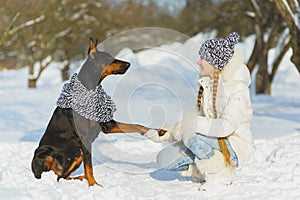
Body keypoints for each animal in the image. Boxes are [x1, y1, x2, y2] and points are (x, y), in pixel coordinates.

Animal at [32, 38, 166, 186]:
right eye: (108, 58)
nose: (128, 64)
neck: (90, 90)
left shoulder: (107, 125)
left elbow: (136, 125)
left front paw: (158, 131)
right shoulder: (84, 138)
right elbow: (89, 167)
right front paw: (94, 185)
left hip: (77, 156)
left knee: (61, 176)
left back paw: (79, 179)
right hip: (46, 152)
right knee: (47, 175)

┄┄┄┄┄┄┄┄┄┄┄┄┄┄┄┄┄┄┄┄

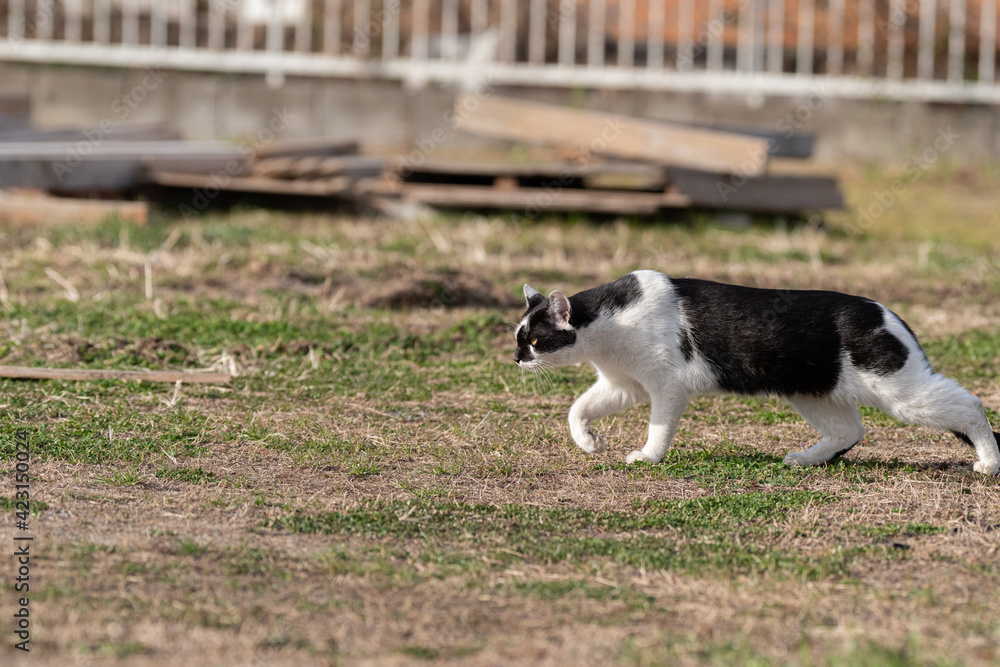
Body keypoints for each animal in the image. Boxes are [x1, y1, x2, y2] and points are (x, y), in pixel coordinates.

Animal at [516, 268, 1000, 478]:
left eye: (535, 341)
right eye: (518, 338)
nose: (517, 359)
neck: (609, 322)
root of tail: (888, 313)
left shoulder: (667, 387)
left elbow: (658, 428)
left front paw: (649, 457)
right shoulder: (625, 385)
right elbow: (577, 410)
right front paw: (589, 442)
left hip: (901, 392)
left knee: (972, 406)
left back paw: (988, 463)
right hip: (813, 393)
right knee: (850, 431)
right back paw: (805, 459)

┄┄┄┄┄┄┄┄┄┄┄┄┄┄┄┄┄┄┄┄

▶ Task goal: Copy range, inclusive: the line holding "left shoulder: (107, 125)" to the line holding "right knee: (47, 175)". Reproduce exactly those lines of the records above and no others.

▶ Reply:
left shoulder: (107, 125)
left elbow: (136, 125)
left front paw: (158, 131)
right shoulder: (84, 138)
right elbow: (89, 167)
right front paw: (94, 185)
left hip: (77, 156)
left knee: (61, 176)
left back paw: (79, 179)
right hip: (46, 152)
right knee: (47, 175)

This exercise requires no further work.